Directions: Transcribe the material below exactly as it appears.

[Start Listed records]

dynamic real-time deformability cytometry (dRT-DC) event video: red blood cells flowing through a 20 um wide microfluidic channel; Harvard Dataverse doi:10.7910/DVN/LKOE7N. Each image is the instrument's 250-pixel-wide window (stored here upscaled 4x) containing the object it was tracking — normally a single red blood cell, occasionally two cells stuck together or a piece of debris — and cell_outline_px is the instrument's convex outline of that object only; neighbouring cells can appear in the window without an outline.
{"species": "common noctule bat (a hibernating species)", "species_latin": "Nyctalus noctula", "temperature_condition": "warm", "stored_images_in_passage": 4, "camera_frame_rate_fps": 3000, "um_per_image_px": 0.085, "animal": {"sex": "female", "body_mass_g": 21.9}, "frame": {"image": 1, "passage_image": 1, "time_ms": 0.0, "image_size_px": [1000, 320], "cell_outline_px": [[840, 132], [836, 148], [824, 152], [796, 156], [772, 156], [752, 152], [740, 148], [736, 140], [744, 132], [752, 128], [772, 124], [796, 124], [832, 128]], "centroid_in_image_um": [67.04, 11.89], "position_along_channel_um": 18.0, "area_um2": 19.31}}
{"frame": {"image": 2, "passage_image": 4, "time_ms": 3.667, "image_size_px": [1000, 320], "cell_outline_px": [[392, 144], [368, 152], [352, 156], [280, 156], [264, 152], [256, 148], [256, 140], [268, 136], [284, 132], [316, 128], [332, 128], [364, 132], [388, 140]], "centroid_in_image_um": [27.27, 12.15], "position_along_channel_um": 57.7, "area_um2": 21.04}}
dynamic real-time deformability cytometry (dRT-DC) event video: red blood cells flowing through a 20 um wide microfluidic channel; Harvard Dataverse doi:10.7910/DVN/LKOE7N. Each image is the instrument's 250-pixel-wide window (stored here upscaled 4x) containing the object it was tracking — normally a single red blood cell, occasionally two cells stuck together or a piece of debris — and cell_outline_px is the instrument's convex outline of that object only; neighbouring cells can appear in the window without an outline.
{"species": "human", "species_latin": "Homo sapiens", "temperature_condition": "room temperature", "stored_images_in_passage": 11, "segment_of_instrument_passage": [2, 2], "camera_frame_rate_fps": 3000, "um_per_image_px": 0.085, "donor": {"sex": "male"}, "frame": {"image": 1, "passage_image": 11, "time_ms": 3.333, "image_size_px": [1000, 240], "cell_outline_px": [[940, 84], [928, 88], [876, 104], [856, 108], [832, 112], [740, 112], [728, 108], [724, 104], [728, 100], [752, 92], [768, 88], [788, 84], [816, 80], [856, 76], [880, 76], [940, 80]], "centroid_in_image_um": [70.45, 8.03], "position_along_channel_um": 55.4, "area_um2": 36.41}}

[End Listed records]

Result for this exercise:
dynamic real-time deformability cytometry (dRT-DC) event video: red blood cells flowing through a 20 um wide microfluidic channel; Harvard Dataverse doi:10.7910/DVN/LKOE7N. Each image is the instrument's 250-pixel-wide window (stored here upscaled 4x) containing the object it was tracking — normally a single red blood cell, occasionally two cells stuck together or a piece of debris — and cell_outline_px is the instrument's convex outline of that object only; neighbouring cells can appear in the window without an outline.
{"species": "common noctule bat (a hibernating species)", "species_latin": "Nyctalus noctula", "temperature_condition": "warm", "stored_images_in_passage": 4, "camera_frame_rate_fps": 3000, "um_per_image_px": 0.085, "animal": {"sex": "female", "body_mass_g": 21.9}, "frame": {"image": 1, "passage_image": 1, "time_ms": 0.0, "image_size_px": [1000, 320], "cell_outline_px": [[840, 132], [836, 148], [824, 152], [796, 156], [772, 156], [752, 152], [740, 148], [736, 140], [744, 132], [752, 128], [772, 124], [796, 124], [832, 128]], "centroid_in_image_um": [67.04, 11.89], "position_along_channel_um": 18.0, "area_um2": 19.31}}
{"frame": {"image": 2, "passage_image": 4, "time_ms": 3.667, "image_size_px": [1000, 320], "cell_outline_px": [[392, 144], [368, 152], [352, 156], [280, 156], [264, 152], [256, 148], [256, 140], [268, 136], [284, 132], [316, 128], [332, 128], [364, 132], [388, 140]], "centroid_in_image_um": [27.27, 12.15], "position_along_channel_um": 57.7, "area_um2": 21.04}}
dynamic real-time deformability cytometry (dRT-DC) event video: red blood cells flowing through a 20 um wide microfluidic channel; Harvard Dataverse doi:10.7910/DVN/LKOE7N. Each image is the instrument's 250-pixel-wide window (stored here upscaled 4x) containing the object it was tracking — normally a single red blood cell, occasionally two cells stuck together or a piece of debris — and cell_outline_px is the instrument's convex outline of that object only; neighbouring cells can appear in the window without an outline.
{"species": "human", "species_latin": "Homo sapiens", "temperature_condition": "room temperature", "stored_images_in_passage": 11, "segment_of_instrument_passage": [2, 2], "camera_frame_rate_fps": 3000, "um_per_image_px": 0.085, "donor": {"sex": "male"}, "frame": {"image": 1, "passage_image": 11, "time_ms": 3.333, "image_size_px": [1000, 240], "cell_outline_px": [[940, 84], [928, 88], [876, 104], [856, 108], [832, 112], [740, 112], [728, 108], [724, 104], [728, 100], [752, 92], [768, 88], [788, 84], [816, 80], [856, 76], [880, 76], [940, 80]], "centroid_in_image_um": [70.45, 8.03], "position_along_channel_um": 55.4, "area_um2": 36.41}}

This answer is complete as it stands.